Crítica publicada no Jornal do Brasil
Por Macksen Luiz – Rio de Janeiro – 08.03.1998

Nuanças se Perdem no Relato Oral

Não deixa de ser uma tentativa exploratória no terreno da linguagem. Histórias de Shakespeare, que está em versão para adultos no Teatro II do CCBB (leia ao lado crítica da versão para crianças), reúne cinco peças shakespearianas, Hamlet, Muito Barulho Por Nada, Romeu e Julieta, A Megera Domada e Macbeth, contadas pelo grupo Morandubetá, que desenvolve a técnica de contar histórias, especialmente para crianças e adolescentes. Histórias de Shakespeare é uma extensão para um público diferente, que poderá ser atingido pelas mesmas características dessa tradição narrativa. O contador de histórias reproduz uma narrativa, estabelecendo através da oralidade uma situação fabular capaz de transmitir aos ouvintes o caráter da obra. É uma maneira até certo ponto mais direta, já que há uma relação permanente entre a palavra e a criação de um universo através da voz de quem interpreta a história.

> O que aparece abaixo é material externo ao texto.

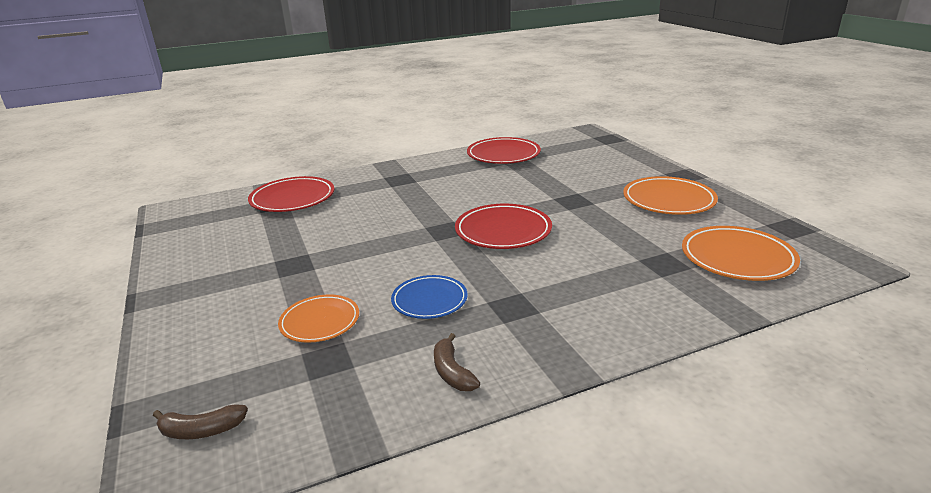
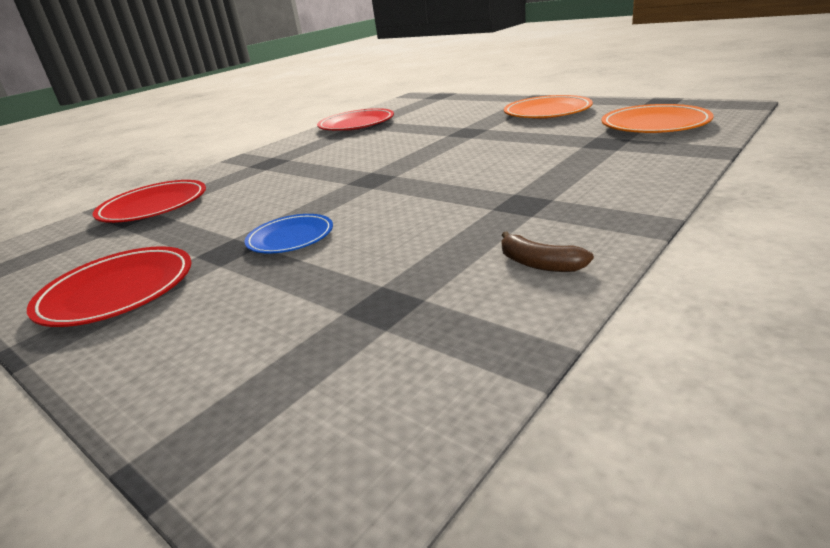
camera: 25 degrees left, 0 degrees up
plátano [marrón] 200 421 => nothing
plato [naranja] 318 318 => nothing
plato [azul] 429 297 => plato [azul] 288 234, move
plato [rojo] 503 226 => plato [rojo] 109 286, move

A riqueza desta forma narrativa está na possibilidade do narrador conseguir criar fabularmente a história com recursos que se restringem praticamente à voz. A maior dificuldade está no aspecto algo redutor que os recursos próprios dessa maneira de contar não conseguem superar, especialmente quando se adapta a uma encenação teatral.

As peças de Shakespeare que foram escolhidas para essa aclimatação à linguagem da narração teatral trazem em si o peso da sua linguagem de origem. São textos teatrais com especificidades dramatúrgicas nem sempre susceptíveis de adaptação à linearidade da narrativa de um contador de histórias. Por mais que o grupo tenha perseguido uma linha que fizesse correspondência com a nova forma expressiva, a tarefa se mostra superior às singularidades de uma história contada.

Por outro lado, o teatro guarda da linguagem que lhe é própria uma dinâmica narrativa que reage com pouca intimidade à estrutura da narração. Das cinco peças de Shakespeare adaptadas pelo Morandubetá resta a ação pura, a sucessão de fatos que compõem a história. Mas não se reproduzem as suas nuanças e a dimensão poética e dramática de cada uma delas. Mesmo mostrando certa habilidade no contraponto narrativo de Romeu e Julieta e de Muito Barulho por Nada, o espetáculo não se acomoda à fluência da história contada.

Os contadores de histórias, Benita Prieto, Celso Sisto, Eliana Yunes e Lúcia Fidalgo, se dividem nas funções de narradores e atores, emprestando pouca expressão a interpretações que se confinam a uma permanente descrição em sequência. O grupo Agrafus faz alguns comentários musicais e alcança nas suas intervenções um clima teatral mais envolvente do que a narração das peças que se sobrepõem à linguagem para a qual não parecem ter encontrado um método satisfatório de transposição.